As Mrs. Parks hurriedly left the department store where she worked as a seamstress on December 1, 1955, the last thing she was thinking about was becoming a symbol of the Civil Rights Movement. She had errands to run and preparations to make for a workshop that she was organizing for teenagers that weekend.  “So it was not a time for me to be planning to get arrested,” she said.

As important as the details of her life were, this moment constituted a call to something bigger for Mrs. Parks. Such moments always carry a degree of inconvenience, but when the commitment is made, something big can happen. In Rosa Parks’ case, her simple act brought about the 381-day Montgomery Bus Boycott of 1955 and ignited the Civil Rights Movement.

Jesus warned would-be followers of the cost of discipleship. Many declared, “I will follow you wherever you go,” but Jesus’ responses dealt more with the costs of discipleship than the allure of it.
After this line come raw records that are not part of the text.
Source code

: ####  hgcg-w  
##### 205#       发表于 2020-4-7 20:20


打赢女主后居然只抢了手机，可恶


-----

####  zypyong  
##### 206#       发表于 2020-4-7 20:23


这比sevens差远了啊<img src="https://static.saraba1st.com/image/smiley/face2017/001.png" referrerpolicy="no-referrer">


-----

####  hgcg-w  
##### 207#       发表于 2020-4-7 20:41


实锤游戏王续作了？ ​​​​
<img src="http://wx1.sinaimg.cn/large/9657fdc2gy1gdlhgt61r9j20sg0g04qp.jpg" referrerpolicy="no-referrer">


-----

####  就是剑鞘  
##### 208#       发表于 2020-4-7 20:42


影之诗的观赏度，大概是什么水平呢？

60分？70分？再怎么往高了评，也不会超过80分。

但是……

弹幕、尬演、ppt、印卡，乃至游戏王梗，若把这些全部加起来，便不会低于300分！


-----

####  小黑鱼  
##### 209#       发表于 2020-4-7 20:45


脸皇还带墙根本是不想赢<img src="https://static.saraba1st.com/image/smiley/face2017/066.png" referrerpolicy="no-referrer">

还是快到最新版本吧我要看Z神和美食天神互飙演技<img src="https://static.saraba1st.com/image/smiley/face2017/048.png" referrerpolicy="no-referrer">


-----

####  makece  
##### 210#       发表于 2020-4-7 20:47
Luke writes of one such incident: “Lord, permit me first to go and bury my father.”  Jesus answered him, “Allow the dead to bury their own dead; but as for you, go and proclaim everywhere the kingdom of God.”  Another man said, “I will follow you, Lord; but first permit me to say good-bye to those at home.”  But Jesus said to him, “No one, after putting his hand to the plow and looking back, is fit for the kingdom of God” (Luke 9:57-62).

While some consider Jesus’ response to be harsh, some commentators point out that Jesus was forcing people to focus on their priorities. There is always going to be something that needs to be done first.  There is always going to be an inconvenience to setting down my life or agenda for the sake of another.  The call to follow Christ demands that we leave everything.